Supporters of the administration's cuts, like Americans for Tax Reform, argue that the agency just needs to be more efficient. But the former tax commissioners debunked that argument in their letter, pointing to a 2015 report from the Organization of Economic Cooperation and Development that found that per dollar of tax collected, the IRS spends half of what other OECD countries do.
What happens if the administration and Congress ignore the warnings? "At some point, we're going to put at risk the entire compliance system, and that's not an on-off switch," current IRS commissioner John Koskinen told Congress in 2015. "Once people get the idea that the system isn't working very well and they can take their chances, you can't turn that around overnight."
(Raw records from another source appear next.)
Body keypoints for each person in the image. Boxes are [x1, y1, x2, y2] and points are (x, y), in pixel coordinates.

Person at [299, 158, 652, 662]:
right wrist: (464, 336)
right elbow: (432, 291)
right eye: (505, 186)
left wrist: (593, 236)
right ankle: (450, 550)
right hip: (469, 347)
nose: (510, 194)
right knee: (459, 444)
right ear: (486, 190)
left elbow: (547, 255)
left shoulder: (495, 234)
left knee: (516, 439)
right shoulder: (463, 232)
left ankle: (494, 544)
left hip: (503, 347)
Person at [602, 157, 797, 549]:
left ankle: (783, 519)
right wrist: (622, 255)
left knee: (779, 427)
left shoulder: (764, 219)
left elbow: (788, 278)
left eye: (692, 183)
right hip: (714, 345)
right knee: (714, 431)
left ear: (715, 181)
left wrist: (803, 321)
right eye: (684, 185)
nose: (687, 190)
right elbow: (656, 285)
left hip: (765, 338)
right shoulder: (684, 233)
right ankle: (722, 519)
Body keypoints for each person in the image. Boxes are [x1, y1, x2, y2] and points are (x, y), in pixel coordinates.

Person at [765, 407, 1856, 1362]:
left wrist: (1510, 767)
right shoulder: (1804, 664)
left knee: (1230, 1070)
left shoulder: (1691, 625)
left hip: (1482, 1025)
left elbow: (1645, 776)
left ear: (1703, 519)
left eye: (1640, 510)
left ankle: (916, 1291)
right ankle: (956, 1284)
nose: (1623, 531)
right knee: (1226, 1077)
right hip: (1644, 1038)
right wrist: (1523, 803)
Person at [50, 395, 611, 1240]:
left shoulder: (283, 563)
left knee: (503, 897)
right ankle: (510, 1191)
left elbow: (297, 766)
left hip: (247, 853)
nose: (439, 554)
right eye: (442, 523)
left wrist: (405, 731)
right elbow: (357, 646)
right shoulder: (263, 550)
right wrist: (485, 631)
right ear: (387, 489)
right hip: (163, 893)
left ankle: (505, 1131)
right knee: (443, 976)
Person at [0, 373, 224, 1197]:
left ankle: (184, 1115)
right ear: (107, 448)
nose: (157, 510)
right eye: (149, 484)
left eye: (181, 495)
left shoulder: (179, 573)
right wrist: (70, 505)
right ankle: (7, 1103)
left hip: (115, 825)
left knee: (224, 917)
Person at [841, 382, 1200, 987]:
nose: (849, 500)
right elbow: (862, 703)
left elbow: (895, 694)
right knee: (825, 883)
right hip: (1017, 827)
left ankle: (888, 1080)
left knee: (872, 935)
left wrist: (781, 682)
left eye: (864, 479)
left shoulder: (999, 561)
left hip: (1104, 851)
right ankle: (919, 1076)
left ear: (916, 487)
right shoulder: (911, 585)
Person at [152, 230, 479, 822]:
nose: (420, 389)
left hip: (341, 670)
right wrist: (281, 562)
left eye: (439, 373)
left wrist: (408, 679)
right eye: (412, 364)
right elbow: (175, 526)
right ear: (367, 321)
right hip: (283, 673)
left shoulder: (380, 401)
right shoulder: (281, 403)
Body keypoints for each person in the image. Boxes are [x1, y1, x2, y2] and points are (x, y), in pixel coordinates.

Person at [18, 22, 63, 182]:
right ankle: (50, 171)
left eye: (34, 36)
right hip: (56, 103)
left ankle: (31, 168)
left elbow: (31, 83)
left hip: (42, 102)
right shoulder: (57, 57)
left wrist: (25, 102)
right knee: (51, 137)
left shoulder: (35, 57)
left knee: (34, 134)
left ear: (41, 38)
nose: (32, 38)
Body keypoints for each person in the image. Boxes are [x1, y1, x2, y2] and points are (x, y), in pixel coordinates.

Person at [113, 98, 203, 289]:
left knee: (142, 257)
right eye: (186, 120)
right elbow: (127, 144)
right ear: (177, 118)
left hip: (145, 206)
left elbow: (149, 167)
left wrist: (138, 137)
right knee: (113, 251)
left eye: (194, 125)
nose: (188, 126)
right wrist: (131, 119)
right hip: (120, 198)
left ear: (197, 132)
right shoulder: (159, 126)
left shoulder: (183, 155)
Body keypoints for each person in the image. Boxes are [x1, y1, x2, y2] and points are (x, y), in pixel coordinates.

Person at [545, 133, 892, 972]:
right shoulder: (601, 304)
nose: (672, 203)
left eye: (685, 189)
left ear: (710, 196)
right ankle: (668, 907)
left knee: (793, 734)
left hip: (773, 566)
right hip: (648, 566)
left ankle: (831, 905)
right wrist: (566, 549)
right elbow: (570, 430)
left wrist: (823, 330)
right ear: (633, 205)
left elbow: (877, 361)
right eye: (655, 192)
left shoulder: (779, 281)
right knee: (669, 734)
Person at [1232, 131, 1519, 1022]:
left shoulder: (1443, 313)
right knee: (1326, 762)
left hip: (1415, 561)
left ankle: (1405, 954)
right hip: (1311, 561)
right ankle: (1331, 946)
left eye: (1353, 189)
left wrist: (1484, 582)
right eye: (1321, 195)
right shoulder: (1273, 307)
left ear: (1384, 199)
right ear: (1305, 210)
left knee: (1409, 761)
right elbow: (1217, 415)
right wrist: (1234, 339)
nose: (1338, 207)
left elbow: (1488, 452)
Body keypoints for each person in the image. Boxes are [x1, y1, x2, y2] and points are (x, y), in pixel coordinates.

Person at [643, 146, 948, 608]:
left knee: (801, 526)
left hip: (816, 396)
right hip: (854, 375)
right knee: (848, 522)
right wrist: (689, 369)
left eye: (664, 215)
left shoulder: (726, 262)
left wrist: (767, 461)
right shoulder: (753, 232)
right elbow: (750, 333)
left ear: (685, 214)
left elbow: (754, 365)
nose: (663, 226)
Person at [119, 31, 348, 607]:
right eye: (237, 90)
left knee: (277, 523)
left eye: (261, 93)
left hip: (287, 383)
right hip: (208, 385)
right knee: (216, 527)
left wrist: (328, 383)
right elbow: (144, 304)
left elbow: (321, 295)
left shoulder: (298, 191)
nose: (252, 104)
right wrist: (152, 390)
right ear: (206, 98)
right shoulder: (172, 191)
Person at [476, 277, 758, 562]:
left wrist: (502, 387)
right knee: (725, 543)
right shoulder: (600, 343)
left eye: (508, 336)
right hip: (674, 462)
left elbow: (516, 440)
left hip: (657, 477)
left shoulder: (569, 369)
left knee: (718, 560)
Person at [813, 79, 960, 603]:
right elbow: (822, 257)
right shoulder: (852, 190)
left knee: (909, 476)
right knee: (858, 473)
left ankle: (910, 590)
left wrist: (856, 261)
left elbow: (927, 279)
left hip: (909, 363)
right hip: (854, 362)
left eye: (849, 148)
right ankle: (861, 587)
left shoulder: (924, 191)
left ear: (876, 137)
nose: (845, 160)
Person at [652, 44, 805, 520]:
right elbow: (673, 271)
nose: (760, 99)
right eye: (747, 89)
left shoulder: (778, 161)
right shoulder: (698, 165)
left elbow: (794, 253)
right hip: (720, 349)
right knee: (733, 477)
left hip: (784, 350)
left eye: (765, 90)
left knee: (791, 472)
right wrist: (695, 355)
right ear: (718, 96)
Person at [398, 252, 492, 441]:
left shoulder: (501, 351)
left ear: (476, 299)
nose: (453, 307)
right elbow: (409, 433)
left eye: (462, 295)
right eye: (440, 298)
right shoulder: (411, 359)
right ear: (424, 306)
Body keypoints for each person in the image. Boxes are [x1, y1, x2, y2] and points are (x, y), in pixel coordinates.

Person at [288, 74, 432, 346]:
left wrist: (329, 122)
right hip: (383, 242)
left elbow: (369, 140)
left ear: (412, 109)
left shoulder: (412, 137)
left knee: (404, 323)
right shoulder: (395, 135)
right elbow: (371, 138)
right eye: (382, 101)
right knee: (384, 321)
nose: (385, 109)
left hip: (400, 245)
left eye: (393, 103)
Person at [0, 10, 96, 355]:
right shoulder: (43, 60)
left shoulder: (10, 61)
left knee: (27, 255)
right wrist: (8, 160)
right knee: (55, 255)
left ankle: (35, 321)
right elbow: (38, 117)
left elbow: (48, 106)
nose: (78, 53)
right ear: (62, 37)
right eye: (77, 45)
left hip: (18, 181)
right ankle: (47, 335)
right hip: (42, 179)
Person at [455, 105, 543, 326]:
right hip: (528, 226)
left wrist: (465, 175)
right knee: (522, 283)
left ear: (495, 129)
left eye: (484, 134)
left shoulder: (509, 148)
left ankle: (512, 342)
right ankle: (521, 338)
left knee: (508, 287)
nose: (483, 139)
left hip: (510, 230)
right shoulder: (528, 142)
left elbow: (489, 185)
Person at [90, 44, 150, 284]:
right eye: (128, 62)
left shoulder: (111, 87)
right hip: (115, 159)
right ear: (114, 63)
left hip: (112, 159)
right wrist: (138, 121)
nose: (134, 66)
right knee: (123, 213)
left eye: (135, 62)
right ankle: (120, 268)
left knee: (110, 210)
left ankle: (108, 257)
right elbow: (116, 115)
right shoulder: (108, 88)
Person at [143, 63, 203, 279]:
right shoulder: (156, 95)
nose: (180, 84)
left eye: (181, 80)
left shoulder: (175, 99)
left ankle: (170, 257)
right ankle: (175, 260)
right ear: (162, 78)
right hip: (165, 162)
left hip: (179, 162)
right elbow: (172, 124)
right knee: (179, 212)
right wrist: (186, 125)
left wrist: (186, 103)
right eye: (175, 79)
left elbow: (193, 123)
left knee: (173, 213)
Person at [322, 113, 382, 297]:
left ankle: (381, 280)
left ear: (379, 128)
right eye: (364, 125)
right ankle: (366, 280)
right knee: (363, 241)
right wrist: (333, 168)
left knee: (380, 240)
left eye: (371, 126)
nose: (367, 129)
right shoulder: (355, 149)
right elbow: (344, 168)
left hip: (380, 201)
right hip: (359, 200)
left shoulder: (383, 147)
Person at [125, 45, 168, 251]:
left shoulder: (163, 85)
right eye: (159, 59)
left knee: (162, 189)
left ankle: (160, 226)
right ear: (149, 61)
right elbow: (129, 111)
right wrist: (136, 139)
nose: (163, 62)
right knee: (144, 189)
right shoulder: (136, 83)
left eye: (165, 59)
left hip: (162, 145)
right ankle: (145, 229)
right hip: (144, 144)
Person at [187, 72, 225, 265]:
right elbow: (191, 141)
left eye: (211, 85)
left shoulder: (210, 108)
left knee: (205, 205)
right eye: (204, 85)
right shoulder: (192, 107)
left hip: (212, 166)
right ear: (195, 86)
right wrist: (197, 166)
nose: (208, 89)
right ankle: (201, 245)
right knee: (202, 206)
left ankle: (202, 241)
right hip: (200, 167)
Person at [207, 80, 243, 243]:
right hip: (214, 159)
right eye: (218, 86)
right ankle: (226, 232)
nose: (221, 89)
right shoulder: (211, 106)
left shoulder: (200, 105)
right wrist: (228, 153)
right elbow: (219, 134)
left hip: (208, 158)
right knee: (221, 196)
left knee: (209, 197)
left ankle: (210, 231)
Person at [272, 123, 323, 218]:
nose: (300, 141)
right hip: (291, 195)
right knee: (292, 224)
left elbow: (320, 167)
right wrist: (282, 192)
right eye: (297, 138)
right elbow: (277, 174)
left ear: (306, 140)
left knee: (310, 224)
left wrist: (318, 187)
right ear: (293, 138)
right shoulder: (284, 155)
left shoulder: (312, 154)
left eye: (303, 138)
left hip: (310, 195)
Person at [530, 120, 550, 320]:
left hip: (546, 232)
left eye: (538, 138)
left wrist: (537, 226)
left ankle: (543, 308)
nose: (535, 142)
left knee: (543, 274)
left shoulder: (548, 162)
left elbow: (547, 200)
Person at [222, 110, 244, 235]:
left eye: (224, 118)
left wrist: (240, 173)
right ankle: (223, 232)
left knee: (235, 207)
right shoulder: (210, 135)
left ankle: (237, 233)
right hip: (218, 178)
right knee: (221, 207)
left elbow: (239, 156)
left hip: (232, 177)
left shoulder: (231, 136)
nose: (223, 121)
To anti-government activists, that may sound like the self-interested pleading of a bureaucrat. But for the experts who study the system, we're taking a plunge down an incline—and we can't see what lies at the bottom. "What undergirds tax compliance is deterrence—potentially being caught and punished," said Slemrod. The tax system won't fall apart overnight but more gradually as the IRS is less able to monitor and punish cheaters, he added.
The low audit rate doesn't escape the notice of right-wing anti-government activists. Conservative tax protester and former Republican Senate candidate Larry R. Williams writes in his book Confessions of a Radical Tax Protester that "at best only 1 percent of… taxpayers will be challenged. Those are the odds, as long as you don't stand up and shout about taxes and end up on the IRS—the 'Internal Radar Screen'—grid." And reporters are already helping taxpayers handicap their odds of getting caught—a story in March put them at a 14-year low of 1 in 143.
Tax attorney David Shuster of Manhattan-based Friedman LLP says he gets calls about once a month from people who haven't paid their taxes in years, though the number of those calls hasn't yet changed.
"We're doing an experiment now," said Toder. "It's sort of like climate change—at what point does it really start to affect people? At some point it will."